I think my STL examples have put the narrative that confusing aliasing is rare to rest.

> If you read nothing more of this reply, at least finish up until the end of this paragraph.  Please hold fire until GDC and LDC have implemented this feature, then we can discuss the pitfalls that we've encountered with it.  Basing decisions on behaviors observed with DMD is not the right approach, and if you are currently finding the situation to be a mess, it is a mess of DMD's own doing.

Implementation details of dmd are not of concern here, and in fact the more different ldc/gdc/dmd are from one another, the more problematic the entire matter is.
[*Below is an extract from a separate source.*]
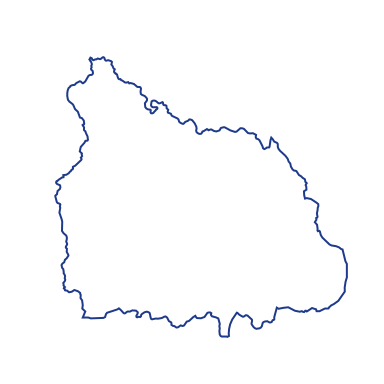 the district of Andramasina, Analamanga, Madagascar, rotated 171°
{"feature_id": "10022922B11040894453097", "entity_name": "Andramasina", "entity_type": "district", "adm_level": 2, "iso_a3": "MDG", "parent_name": "Madagascar", "parent_adm1": "Analamanga", "projection": "mercator", "projection_center": [47.78, -19.337], "detail": "fine", "context": "isolated", "style": "outline", "palette": "blue", "viewbox_px": 384, "rotation_deg": 171, "n_neighbors": 0, "source": "geoboundaries", "source_scale": "gbopen_adm2", "svg_char_len": 5947}
<svg xmlns="http://www.w3.org/2000/svg" viewBox="0 0 384 384"><g transform="rotate(171 192 192)"><path d="M131.5,52.8L130.7,53.2L130.3,55.6L126.3,64.5L124.7,63.1L119.9,63.3L115.0,63.1L108.9,58.6L104.3,56.9L102.1,57.1L101.4,56.4L100.0,55.9L98.7,57.0L98.1,56.9L97.5,56.1L97.1,56.1L91.6,58.6L87.8,56.7L87.6,54.8L84.8,54.3L79.0,56.1L75.4,55.6L74.8,56.5L72.3,58.2L69.5,59.1L64.5,61.6L56.7,69.7L56.1,73.9L54.3,79.5L52.4,83.4L50.3,96.7L51.3,99.7L52.3,111.7L53.6,112.3L55.3,114.2L58.1,115.9L62.6,117.4L64.5,118.8L70.4,126.6L71.5,129.3L71.9,133.1L72.3,133.7L73.8,133.6L74.1,134.3L73.7,136.0L73.6,140.1L75.4,143.0L73.5,145.1L73.4,146.9L72.5,147.1L71.9,147.9L72.0,151.2L70.7,154.8L70.3,156.7L69.4,158.3L69.2,160.3L70.5,161.8L75.5,166.4L79.5,168.0L81.4,167.8L81.7,171.1L81.3,175.2L78.6,176.4L78.3,179.3L78.7,181.1L77.3,182.8L78.4,184.2L78.5,186.9L80.6,188.8L81.9,190.6L83.7,192.0L85.6,196.3L86.4,196.8L87.9,197.2L89.1,198.5L90.3,201.5L90.5,204.8L91.8,207.0L92.2,209.5L92.8,210.8L94.1,213.2L98.6,218.9L99.8,221.1L100.2,223.1L99.8,225.9L100.0,226.7L100.6,227.4L102.9,228.9L104.0,231.5L105.2,233.3L106.4,230.8L108.1,225.2L108.7,224.0L111.1,224.2L112.8,223.3L113.9,223.1L114.9,224.0L115.3,226.4L117.3,232.6L118.5,233.9L120.1,234.7L120.5,236.2L119.8,238.4L122.6,240.5L125.7,240.8L127.5,241.5L130.8,246.2L132.2,247.0L134.2,247.4L138.5,244.7L140.1,244.6L144.4,246.8L149.3,250.6L150.2,251.0L153.2,250.8L153.9,250.3L154.6,249.1L155.4,248.5L158.5,248.0L160.7,248.8L163.2,250.8L164.2,250.8L166.1,250.4L166.9,251.5L167.4,251.8L170.7,250.4L172.3,250.1L172.5,249.4L173.7,248.2L174.9,248.1L176.0,248.4L177.4,249.5L178.2,250.7L178.3,252.0L177.6,253.7L177.5,255.7L178.5,259.2L180.5,262.8L181.8,263.7L183.3,264.1L184.7,263.0L187.7,262.3L189.7,260.7L190.6,260.8L192.5,262.0L193.7,263.4L194.0,265.7L194.7,266.8L199.8,270.3L200.2,270.9L200.6,272.6L203.3,274.1L203.5,275.0L202.6,276.9L203.9,278.6L203.8,281.2L204.6,281.9L205.9,282.1L206.5,282.5L206.7,283.0L206.7,284.9L207.2,285.4L209.5,284.7L210.6,284.7L211.2,284.9L213.3,287.3L214.5,288.1L216.1,288.4L217.7,287.8L218.9,284.3L218.5,282.7L217.3,281.8L213.5,281.3L213.1,280.9L213.0,280.2L213.5,279.4L214.8,278.9L215.2,278.2L216.5,277.4L217.7,276.2L219.0,275.9L220.1,276.2L220.5,277.3L220.0,279.1L220.1,279.7L223.0,280.7L224.2,281.9L224.9,283.3L224.6,287.1L222.2,289.4L221.8,291.0L222.4,292.4L223.7,294.2L226.5,296.0L227.2,296.9L227.1,299.3L226.2,302.0L226.6,303.5L227.2,303.9L229.5,304.3L232.5,307.8L235.5,309.2L237.0,309.1L237.8,310.5L239.8,310.3L241.1,310.7L243.3,312.9L244.5,313.6L245.0,314.7L246.1,314.7L246.8,315.2L247.3,316.6L247.7,319.8L248.6,320.9L248.8,320.7L249.3,321.2L250.1,322.5L250.1,323.5L249.1,325.3L250.1,326.2L250.8,329.0L251.7,330.5L250.7,332.9L251.4,333.9L254.2,335.3L256.0,335.1L256.7,335.3L257.4,336.5L257.6,338.3L258.4,339.0L259.1,339.0L261.6,337.6L262.4,337.7L264.2,338.6L265.6,338.0L266.9,338.1L268.7,337.6L269.6,338.2L270.1,339.8L271.3,340.6L272.6,338.9L271.9,338.1L272.1,337.6L271.4,336.5L270.9,334.3L271.0,333.5L271.8,332.2L271.6,331.0L272.5,329.4L272.3,328.5L271.2,327.1L271.2,325.0L271.6,324.1L272.7,323.4L274.7,323.5L276.1,322.9L280.1,317.9L282.4,316.5L283.1,316.6L284.6,318.5L285.5,318.9L289.2,317.7L291.1,316.2L293.8,316.2L295.5,315.7L296.3,314.7L297.5,314.1L298.7,312.2L299.6,309.7L300.2,306.4L300.1,302.6L299.1,300.6L296.2,297.5L295.6,296.3L294.5,292.1L292.2,289.2L291.0,283.1L289.2,282.2L287.7,279.5L287.8,276.2L288.2,275.6L289.5,275.5L289.6,275.1L288.5,272.7L289.0,270.3L288.8,269.7L287.8,268.6L287.6,267.0L286.5,263.3L286.6,259.8L287.2,259.1L289.2,259.2L290.5,257.5L294.7,254.0L295.0,253.5L296.5,249.6L294.7,247.3L295.1,246.5L294.9,244.6L296.4,243.3L295.9,241.8L296.5,240.9L303.3,236.2L305.7,235.5L305.9,233.6L306.4,233.0L307.5,232.8L308.5,231.5L309.5,231.1L310.7,229.9L313.3,228.7L316.5,228.8L316.4,227.0L316.6,226.7L318.0,226.7L321.9,224.9L323.7,223.6L324.1,223.8L324.7,222.9L324.6,221.8L323.9,220.9L321.4,219.4L321.2,218.5L321.3,217.1L322.0,215.7L324.6,214.0L325.8,210.8L327.3,210.0L327.7,209.4L327.1,203.2L326.5,202.2L324.3,200.9L324.0,200.3L324.8,198.2L324.6,197.0L326.2,192.3L325.0,185.5L324.8,183.1L326.5,173.9L325.4,171.5L323.0,168.6L322.7,166.6L323.1,164.8L324.0,162.7L323.4,160.2L324.0,159.1L325.0,158.0L325.3,157.1L325.1,156.4L324.4,155.5L325.1,152.5L324.0,149.3L324.0,148.5L326.2,146.1L328.1,144.9L329.2,142.6L331.3,141.5L332.3,140.2L332.1,137.3L331.2,136.0L331.2,132.9L331.5,131.7L330.8,130.4L330.5,128.7L331.2,126.8L330.9,125.4L331.3,124.2L333.4,122.2L333.2,121.2L333.5,119.7L332.4,118.0L333.5,117.3L333.7,116.8L332.8,115.9L332.8,114.8L330.7,114.0L329.1,112.2L326.4,112.3L323.5,113.6L320.3,111.9L318.3,109.9L318.3,108.3L318.0,107.8L318.7,104.6L317.5,102.2L317.6,97.3L318.6,94.0L316.1,90.7L319.5,85.1L314.0,84.2L311.7,83.0L299.1,81.5L297.4,82.1L296.0,84.9L294.8,86.0L284.1,87.7L282.4,88.5L280.7,86.5L278.5,83.1L277.9,82.7L276.9,82.7L275.3,83.7L274.2,84.0L272.1,83.6L269.5,84.4L265.9,83.6L264.5,81.9L264.4,81.4L264.7,80.5L266.4,78.3L266.3,77.1L265.8,76.8L264.1,77.1L262.7,76.6L261.9,77.1L261.4,78.6L260.6,79.3L257.8,80.6L255.4,80.9L253.6,80.0L252.7,78.9L252.5,74.4L252.2,73.1L251.4,72.5L248.1,72.7L245.2,72.2L242.6,72.2L241.0,72.4L238.8,73.2L237.5,73.2L236.2,71.8L235.0,68.1L233.0,66.5L232.8,65.8L233.1,64.0L231.7,62.7L230.3,62.3L228.9,60.8L228.2,60.5L226.9,60.6L224.1,62.0L222.2,61.1L220.7,61.4L217.5,64.8L215.1,65.1L210.4,68.2L208.1,69.2L207.4,67.4L206.8,66.7L202.9,65.9L199.2,66.6L195.7,70.2L194.7,70.4L192.9,70.2L191.9,69.3L192.5,67.8L192.4,67.3L191.7,66.1L188.1,64.5L185.8,63.0L185.2,57.4L186.0,55.1L185.9,53.1L186.7,50.4L186.9,46.9L186.3,45.4L185.3,44.6L180.4,43.8L179.7,43.4L178.0,44.0L177.9,46.3L176.8,50.9L175.0,55.4L172.2,59.8L166.6,65.8L166.1,65.6L164.5,63.4L161.4,60.9L160.4,60.8L158.1,61.9L156.5,61.3L152.8,56.6L152.8,55.4L153.8,52.7L153.7,51.8L152.2,48.8L151.0,47.5L149.8,46.8L146.7,46.8L145.2,47.3L144.0,48.5L142.6,51.7L141.6,52.4L140.1,52.7L137.9,52.6L135.8,51.0L134.8,50.9L133.7,51.1L132.4,52.8L131.5,52.8Z" fill="none" stroke="#1e3a8a" stroke-width="2"/></g></svg>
> 2. Aliasing was raised multiple times throughout the review, I even gave this example at time to demonstrate my concerns:
> ```
> void bar(in int a, out int b) { }
> int a = 42;
> bar(a, a);
> ```
> But ultimately, worrying about this is missing the point, as the problem is already present in the compiler even without `-preview=in`, and Walter is working on fixing it.  In the meantime, these sorts of cases are relatively trivial to pick up and can be added as warnings in GDC and LDC until the front-end implements the semantic guarantees.

That's nice. If the "in" feature is paired appropriately with some sort of verification, my concerns are entirely allayed. "Entirely" of course if the problem is resolved entirely as well. Thanks.